Present the listing as a numbered list, starting at the line "Count the values in the range 0 to 1." and ending at the line "What portion of the pie excludes 1603845753?", both included, with blank lines and pictures left out.

Top of RECORDS FOR PROCESSING

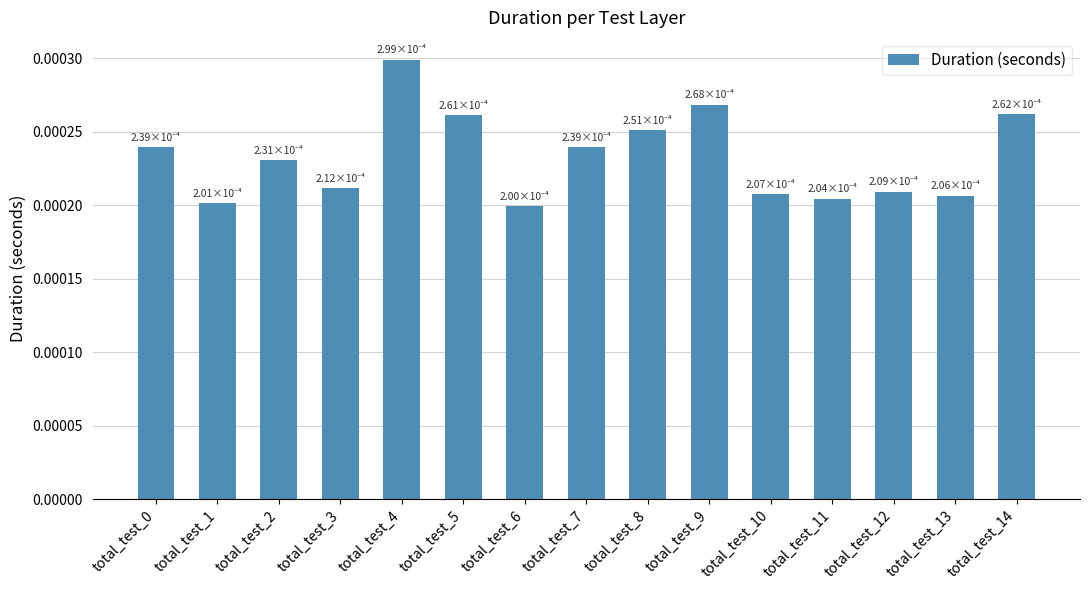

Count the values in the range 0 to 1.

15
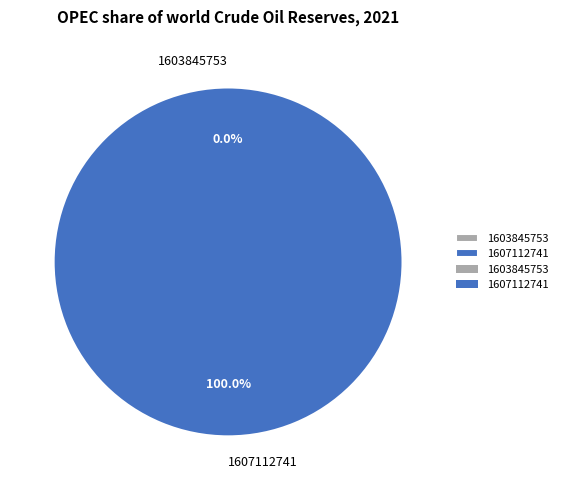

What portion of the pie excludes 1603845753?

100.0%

Bottom of RECORDS FOR PROCESSING
Top of RECORDS FOR PROCESSING

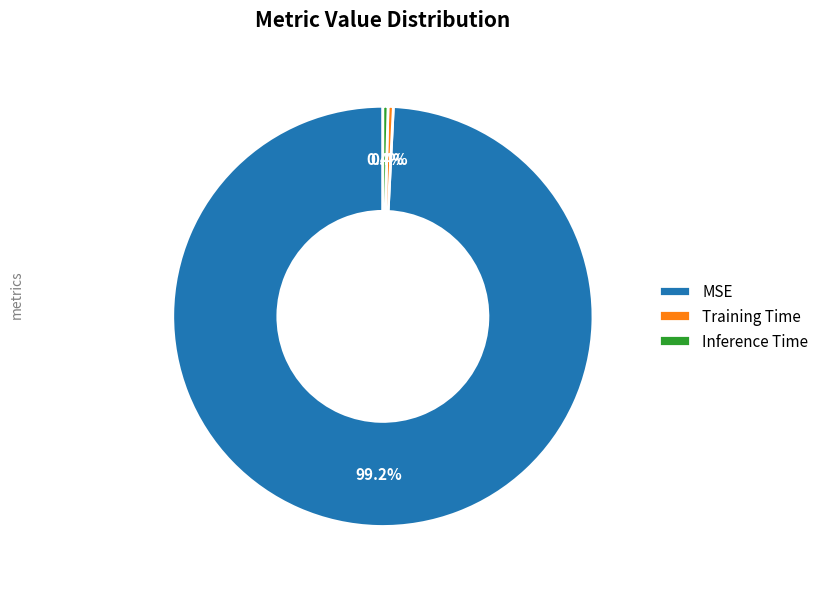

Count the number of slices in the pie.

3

Bottom of RECORDS FOR PROCESSING

• WRITTEN SOLUTION:
1. Count the values in the range 0 to 1.
2. 15
3. What portion of the pie excludes 1603845753?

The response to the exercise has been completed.